Exercise set
a – Revise the passage on study participants, beginning at the words "Participants were 8" and stopping after "to October 2004.", with "baseline" changed to "initial".
b – State whether each statement below agrees with the passage on study participants, answering yes or no and quoting the deciding words of the passage. (i) Some participants had worn contact lenses in the month before the baseline examination. (ii) The soft multifocal group was recruited from June 2007 to May 2009. (iii) Participants could have as much as 2.00 D of astigmatism.

Participants were 8 to 11 years old at the baseline visit. They had between −1.00 D and −6.00 D spherical component myopia and less than 1.00 D of astigmatism by cycloplegic autorefraction. The best spectacle-corrected visual acuity was 20/20 or better in each eye, and no participants had worn contact lenses within 1 month of the baseline examination. All participants were free of systemic or ocular disease that may affect eye growth or contact lens wear, and none were participating in any vision studies. Participants in the soft multifocal group were recruited from June 2007 to May 2009, and participants in the soft single-vision group were recruited for participation in the Adolescent and Child Health Initiative to Encourage Vision Empowerment (ACHIEVE) Study from September 2003 to October 2004.

Data provided
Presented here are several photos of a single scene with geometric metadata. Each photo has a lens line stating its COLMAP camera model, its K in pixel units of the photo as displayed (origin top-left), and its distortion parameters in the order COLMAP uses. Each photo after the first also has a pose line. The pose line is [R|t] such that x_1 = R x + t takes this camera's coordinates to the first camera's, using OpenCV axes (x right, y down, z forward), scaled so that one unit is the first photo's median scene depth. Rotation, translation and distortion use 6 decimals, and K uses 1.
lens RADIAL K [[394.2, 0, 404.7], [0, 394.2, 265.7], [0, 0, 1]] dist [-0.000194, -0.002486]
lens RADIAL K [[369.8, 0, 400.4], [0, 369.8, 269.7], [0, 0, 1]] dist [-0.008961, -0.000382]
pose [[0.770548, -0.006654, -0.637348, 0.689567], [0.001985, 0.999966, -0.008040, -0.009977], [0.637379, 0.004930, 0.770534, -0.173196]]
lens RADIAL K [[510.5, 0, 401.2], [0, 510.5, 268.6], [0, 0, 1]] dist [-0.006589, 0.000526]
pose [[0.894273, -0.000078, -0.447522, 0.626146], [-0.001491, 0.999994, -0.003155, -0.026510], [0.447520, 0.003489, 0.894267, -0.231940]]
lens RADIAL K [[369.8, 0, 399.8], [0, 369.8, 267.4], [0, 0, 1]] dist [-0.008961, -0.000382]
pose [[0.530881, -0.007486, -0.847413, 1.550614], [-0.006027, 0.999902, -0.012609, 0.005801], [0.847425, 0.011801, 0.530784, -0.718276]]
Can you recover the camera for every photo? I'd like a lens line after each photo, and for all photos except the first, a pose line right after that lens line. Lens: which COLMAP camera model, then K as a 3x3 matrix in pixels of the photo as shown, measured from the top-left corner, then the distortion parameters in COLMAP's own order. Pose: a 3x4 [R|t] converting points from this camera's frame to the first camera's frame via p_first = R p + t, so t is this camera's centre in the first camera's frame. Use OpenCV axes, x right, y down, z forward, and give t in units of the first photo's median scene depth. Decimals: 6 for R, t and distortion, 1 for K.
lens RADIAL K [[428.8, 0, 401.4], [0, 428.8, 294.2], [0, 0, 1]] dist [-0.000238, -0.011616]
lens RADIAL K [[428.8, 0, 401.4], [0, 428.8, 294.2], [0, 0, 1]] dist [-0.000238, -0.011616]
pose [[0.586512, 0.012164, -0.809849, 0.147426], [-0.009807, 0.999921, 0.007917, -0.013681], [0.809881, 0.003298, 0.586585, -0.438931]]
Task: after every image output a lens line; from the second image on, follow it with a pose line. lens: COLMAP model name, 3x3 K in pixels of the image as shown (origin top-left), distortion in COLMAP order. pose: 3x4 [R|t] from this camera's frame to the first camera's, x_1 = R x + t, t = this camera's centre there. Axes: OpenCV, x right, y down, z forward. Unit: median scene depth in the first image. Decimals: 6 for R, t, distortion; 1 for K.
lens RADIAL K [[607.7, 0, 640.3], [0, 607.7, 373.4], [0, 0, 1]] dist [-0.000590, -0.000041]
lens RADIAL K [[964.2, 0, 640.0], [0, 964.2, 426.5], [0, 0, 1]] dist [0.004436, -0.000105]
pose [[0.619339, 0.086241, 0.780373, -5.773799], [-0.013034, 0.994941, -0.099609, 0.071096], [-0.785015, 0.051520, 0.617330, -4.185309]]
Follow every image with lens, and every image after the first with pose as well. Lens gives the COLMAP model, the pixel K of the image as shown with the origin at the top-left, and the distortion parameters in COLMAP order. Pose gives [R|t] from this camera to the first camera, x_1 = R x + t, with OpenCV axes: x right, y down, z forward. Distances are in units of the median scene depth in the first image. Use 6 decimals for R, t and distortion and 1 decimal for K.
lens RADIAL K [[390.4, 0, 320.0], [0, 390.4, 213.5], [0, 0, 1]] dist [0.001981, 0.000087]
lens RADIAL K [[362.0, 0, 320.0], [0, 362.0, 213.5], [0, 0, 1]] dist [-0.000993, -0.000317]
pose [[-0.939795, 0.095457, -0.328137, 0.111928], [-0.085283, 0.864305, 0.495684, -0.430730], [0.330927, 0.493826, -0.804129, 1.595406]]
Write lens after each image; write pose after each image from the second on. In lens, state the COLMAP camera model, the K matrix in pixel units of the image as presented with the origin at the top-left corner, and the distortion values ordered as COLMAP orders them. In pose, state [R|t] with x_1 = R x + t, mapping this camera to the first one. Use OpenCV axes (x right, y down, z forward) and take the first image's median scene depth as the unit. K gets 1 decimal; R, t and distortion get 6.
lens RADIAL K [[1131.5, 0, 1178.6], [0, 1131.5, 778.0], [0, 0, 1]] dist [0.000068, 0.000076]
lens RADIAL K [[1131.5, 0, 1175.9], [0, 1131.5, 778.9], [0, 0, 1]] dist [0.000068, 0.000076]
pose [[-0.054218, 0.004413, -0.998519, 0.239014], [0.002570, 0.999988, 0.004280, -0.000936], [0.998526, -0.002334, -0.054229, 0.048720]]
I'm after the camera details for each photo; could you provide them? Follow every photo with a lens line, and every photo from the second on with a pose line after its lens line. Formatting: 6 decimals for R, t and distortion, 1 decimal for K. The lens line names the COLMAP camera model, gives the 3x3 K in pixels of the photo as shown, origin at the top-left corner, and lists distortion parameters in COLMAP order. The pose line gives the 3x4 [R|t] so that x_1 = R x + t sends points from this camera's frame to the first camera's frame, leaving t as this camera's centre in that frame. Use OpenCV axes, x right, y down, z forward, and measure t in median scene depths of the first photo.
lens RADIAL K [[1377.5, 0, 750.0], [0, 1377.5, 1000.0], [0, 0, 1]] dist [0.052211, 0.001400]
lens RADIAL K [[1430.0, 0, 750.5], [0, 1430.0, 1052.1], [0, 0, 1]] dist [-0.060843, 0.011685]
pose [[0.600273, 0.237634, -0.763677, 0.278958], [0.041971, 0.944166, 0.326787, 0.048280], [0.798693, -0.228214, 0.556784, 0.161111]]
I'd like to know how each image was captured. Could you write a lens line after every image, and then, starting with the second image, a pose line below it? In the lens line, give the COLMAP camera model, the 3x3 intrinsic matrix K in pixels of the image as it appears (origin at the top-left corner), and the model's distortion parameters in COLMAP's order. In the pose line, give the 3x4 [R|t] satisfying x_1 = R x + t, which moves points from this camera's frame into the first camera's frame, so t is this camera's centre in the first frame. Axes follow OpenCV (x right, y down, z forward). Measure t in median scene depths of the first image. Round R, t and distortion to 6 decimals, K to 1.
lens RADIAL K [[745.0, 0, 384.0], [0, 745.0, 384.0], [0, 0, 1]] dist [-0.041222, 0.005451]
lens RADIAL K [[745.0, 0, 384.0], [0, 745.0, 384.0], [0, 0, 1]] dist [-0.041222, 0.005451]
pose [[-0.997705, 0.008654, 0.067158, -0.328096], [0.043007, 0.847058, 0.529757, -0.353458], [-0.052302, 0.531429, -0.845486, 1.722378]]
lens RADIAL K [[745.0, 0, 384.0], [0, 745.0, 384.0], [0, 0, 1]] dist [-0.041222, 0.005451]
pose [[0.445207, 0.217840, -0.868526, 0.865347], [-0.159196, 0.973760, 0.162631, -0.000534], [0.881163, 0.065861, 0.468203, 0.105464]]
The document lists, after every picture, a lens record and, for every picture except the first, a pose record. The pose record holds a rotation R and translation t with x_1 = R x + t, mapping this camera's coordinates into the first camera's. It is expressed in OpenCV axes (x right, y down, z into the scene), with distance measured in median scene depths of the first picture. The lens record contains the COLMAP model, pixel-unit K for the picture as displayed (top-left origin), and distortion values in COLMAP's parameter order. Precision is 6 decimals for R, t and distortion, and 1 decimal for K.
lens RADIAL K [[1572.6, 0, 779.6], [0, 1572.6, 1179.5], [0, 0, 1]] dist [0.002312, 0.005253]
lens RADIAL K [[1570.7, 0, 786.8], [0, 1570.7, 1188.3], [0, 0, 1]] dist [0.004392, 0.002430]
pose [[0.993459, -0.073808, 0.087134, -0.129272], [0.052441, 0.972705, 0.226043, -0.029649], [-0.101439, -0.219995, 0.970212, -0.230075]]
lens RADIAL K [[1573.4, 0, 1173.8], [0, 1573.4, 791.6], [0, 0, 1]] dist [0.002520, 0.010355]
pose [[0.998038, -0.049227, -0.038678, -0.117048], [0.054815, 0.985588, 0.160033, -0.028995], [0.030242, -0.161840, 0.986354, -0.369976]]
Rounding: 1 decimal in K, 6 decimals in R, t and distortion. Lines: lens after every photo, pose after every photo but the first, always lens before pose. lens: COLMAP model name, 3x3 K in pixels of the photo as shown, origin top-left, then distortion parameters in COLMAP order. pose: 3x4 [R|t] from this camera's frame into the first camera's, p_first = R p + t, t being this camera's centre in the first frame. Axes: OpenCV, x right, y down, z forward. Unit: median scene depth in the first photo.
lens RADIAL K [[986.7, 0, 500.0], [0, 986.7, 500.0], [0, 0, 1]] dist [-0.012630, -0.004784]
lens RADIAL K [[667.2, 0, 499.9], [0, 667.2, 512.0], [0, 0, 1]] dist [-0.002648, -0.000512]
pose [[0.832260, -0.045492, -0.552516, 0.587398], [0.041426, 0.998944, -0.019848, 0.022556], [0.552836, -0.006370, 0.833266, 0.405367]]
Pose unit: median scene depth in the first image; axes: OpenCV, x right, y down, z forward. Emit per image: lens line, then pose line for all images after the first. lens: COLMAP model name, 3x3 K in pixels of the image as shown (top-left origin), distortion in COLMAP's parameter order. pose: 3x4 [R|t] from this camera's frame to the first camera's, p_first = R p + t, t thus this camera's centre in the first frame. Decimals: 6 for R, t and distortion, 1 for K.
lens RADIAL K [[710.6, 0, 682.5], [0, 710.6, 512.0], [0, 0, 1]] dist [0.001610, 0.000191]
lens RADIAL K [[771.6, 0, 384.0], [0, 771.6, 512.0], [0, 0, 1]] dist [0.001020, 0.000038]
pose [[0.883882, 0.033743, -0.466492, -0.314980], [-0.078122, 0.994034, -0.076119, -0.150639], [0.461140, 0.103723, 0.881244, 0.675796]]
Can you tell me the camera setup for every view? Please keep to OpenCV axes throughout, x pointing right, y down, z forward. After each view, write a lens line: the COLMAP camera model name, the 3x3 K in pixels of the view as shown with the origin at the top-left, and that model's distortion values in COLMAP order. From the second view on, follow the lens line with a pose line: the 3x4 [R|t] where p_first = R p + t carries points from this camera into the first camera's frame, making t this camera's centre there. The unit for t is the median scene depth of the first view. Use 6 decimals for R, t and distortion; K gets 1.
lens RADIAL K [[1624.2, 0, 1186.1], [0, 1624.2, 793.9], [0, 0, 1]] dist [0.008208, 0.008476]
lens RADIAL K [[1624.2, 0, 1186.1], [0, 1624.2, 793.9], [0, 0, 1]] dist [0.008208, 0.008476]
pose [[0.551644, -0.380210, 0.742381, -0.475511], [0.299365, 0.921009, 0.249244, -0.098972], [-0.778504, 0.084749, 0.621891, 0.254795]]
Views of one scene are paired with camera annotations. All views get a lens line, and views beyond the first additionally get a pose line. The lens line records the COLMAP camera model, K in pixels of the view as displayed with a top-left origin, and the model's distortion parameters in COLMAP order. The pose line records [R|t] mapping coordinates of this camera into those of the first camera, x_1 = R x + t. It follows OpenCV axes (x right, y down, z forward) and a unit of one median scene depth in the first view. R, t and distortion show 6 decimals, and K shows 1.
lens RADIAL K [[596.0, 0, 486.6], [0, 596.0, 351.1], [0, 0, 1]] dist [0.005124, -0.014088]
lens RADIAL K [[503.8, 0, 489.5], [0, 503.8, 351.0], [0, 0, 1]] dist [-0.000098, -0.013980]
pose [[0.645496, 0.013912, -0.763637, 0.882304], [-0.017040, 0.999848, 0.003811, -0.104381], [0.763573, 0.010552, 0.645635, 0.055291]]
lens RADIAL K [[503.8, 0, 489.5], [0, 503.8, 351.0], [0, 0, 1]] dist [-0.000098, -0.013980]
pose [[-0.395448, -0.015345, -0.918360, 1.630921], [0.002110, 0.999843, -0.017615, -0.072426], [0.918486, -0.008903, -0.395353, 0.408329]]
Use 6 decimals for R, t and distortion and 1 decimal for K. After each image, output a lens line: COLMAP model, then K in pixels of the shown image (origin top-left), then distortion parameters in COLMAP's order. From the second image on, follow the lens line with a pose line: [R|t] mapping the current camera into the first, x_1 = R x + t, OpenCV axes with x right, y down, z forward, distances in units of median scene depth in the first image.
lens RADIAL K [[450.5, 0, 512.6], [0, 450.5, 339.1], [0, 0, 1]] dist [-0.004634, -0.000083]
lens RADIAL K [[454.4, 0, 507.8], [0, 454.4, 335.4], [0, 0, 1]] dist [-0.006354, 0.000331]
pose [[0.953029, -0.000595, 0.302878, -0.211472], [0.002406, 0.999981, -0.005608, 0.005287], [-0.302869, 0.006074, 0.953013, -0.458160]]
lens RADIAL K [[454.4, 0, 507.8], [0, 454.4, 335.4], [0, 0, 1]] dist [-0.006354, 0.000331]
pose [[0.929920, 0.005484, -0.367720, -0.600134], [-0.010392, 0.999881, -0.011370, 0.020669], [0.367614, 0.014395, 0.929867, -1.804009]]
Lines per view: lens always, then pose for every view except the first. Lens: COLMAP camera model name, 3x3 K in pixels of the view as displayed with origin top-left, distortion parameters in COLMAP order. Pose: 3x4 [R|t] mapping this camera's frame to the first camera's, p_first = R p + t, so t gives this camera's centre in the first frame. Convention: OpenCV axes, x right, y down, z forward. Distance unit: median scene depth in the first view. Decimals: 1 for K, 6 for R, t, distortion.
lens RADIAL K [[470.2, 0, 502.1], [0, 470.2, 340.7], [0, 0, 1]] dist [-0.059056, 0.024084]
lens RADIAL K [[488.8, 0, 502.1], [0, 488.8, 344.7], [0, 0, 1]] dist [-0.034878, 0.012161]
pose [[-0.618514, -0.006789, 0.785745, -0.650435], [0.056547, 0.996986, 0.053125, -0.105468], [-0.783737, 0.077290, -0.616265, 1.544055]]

Solutions below
a –
Participants were 8 to 11 years old at the initial visit. They had between −1.00 D and −6.00 D spherical component myopia and less than 1.00 D of astigmatism by cycloplegic autorefraction. The best spectacle-corrected visual acuity was 20/20 or better in each eye, and no participants had worn contact lenses within 1 month of the initial examination. All participants were free of systemic or ocular disease that may affect eye growth or contact lens wear, and none were participating in any vision studies. Participants in the soft multifocal group were recruited from June 2007 to May 2009, and participants in the soft single-vision group were recruited for participation in the Adolescent and Child Health Initiative to Encourage Vision Empowerment (ACHIEVE) Study from September 2003 to October 2004.

b –
(i) No: "no participants had worn contact lenses within 1 month of the baseline examination."
(ii) Yes: "Participants in the soft multifocal group were recruited from June 2007 to May 2009."
(iii) No: "less than 1.00 D of astigmatism by cycloplegic autorefraction."